The discoverers of the renal ostium flow diverter (Neufeld et al., 2010) used ultrasound imaging to measure what they deemed “disturbed flow” in the vicinity of the diverter: increased velocity on the caudal side of the renal arteries. This flow behavior is also captured by CFD simulation, as shown in Figure 5. The warmer colors in Figure 5 indicate increased flow velocity near the caudal side, and reduced and separated flow on the cranial side, just as Neufeld et al. observed. However, as shown in Figure 6, the presence of a diverter is not necessary for such an asymmetric flow pattern to develop in the renal arteries. This is a secondary flow phenomenon often associated with vessel branching and curvature, and the flow pattern observed in vivo is captured by CFD in the renal artery whether (Fig. 5) or not (Fig. 6) a diverter is included in the computational model vessel.

Figure 5.

Figure 5

Asymmetry of velocity profile in the diverter-associated renal artery. RBA = 60°, DA = 110°, and DL = 4 mm. Outline of diverter is visible on caudal side of cross-section. Calculated velocity (m/s) contours on cross-sectional plane just proximal to the renal ostium, during pulsatile flow at (a) 3.85 s. (b) 3.90 s. (c) 3.95 s. (d) 4.00 s. (e) 4.05 s. (f) 4.10 s. Caudal velocity maxima is consistent with ultrasound images obtained by Neufeld et al, 2010.

Figure 6.

Figure 6

Asymmetry of velocity profile in the diverter-free renal artery. RBA = 60°, DA = 110°, and DL = 4 mm. Calculated velocity (m/s) contours on cross-sectional plane just proximal to the renal ostium, during pulsatile flow at (a) 3.85 s. (b) 3.90 s. (c) 3.95 s. (d) 4.00 s. (e) 4.05 s. (f) 4.10 s. Caudal velocity maxima is consistent with ultrasound images obtained by Neufeld et al, 2010.

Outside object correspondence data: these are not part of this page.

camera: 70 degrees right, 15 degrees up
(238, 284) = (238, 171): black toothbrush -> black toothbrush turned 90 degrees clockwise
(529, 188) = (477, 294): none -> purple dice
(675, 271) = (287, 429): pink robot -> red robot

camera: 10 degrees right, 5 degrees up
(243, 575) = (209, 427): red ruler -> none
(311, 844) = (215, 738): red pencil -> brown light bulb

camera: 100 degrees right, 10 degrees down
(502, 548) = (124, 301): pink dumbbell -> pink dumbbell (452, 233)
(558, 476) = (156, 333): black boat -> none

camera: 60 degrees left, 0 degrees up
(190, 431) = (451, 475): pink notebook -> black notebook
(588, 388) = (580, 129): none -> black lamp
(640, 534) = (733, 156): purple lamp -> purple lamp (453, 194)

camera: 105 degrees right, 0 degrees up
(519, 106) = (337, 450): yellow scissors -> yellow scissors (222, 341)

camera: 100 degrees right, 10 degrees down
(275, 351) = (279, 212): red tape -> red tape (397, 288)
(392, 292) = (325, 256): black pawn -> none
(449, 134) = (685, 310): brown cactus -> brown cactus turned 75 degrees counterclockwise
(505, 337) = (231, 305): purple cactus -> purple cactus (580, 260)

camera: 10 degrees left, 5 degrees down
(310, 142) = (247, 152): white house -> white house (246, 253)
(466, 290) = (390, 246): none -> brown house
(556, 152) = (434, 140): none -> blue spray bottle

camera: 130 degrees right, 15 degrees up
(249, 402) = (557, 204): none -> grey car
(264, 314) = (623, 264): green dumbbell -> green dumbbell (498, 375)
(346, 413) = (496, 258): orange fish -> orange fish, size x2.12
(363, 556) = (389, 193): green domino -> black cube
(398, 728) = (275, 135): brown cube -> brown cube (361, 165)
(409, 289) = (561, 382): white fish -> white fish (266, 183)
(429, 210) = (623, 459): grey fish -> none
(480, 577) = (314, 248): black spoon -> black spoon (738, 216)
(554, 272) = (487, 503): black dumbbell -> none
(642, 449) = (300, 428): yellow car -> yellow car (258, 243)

The CFD results show that the diverter does affect the flow distribution to the renal arteries. This effect is characterized by the ratio of the diverter-side renal volumetric flow rate to that in the renal artery without a diverter present; in both arteries, the volumetric flow rate is calculated four renal diameters distal from the renal branch point. The time-averaged flow rate ratios in Figure 7 demonstrate that for diverter angles up to 130°, the diverter increases the proportion of aortic flow that enters the renal artery; for angles above 130°, the diverter reduces renal artery flow due to the partial occlusion of the renal entrance. Figure 7 also shows that this result is consistent for all tested values of renal branching angle (RBA), although the amount of flow increase is affected by RBA. At smaller angles (DA), the diverter preferentially directs flow into the renal artery, increasing with angle until the maximum flow diversion at 80°. Figure 8 shows that the 80° angle has the strongest effect on renal artery flow rate throughout the pulsatile flow cycle: this position is the optimal position at which the diverter extends the furthest into higher-momentum aortic flow, with the least occlusion of the renal entrance. However, as the diverter angle exceeds 90°, the flow diversion effects are counteracted by the diverter’s physical obstruction of the renal artery, until the obstructive effects dominate flow diversion at a 130° diverter angle. Maximal increases in the time-averaged renal artery flow rate of approximately 5.6%, 7.0%, and 8.0% were observed for a diverter angle of 80° and diverter lengths of 3, 4, and 5 mm respectively (Fig. 7).

Figure 7.

Figure 7

Left: Time-averaged renal flow rate ratio plotted as a function of diverter angle (DA) for three diverter lengths and a fixed renal branching angle (RBA) of 60°. Right: Time-averaged renal flow rate ratio as a function of diverter angle, for three renal branching angles and a fixed diverter length. This ratio is calculated by dividing the diverter-associated renal flow rate by the diverter-free renal flow rate averaged over a complete cardiac cycle.

Figure 8.

Figure 8

Renal flow rate ratio (diverter-side to no-diverter side flow rate) throughout flow cycle. RBA = 60°, DL = 3 mm.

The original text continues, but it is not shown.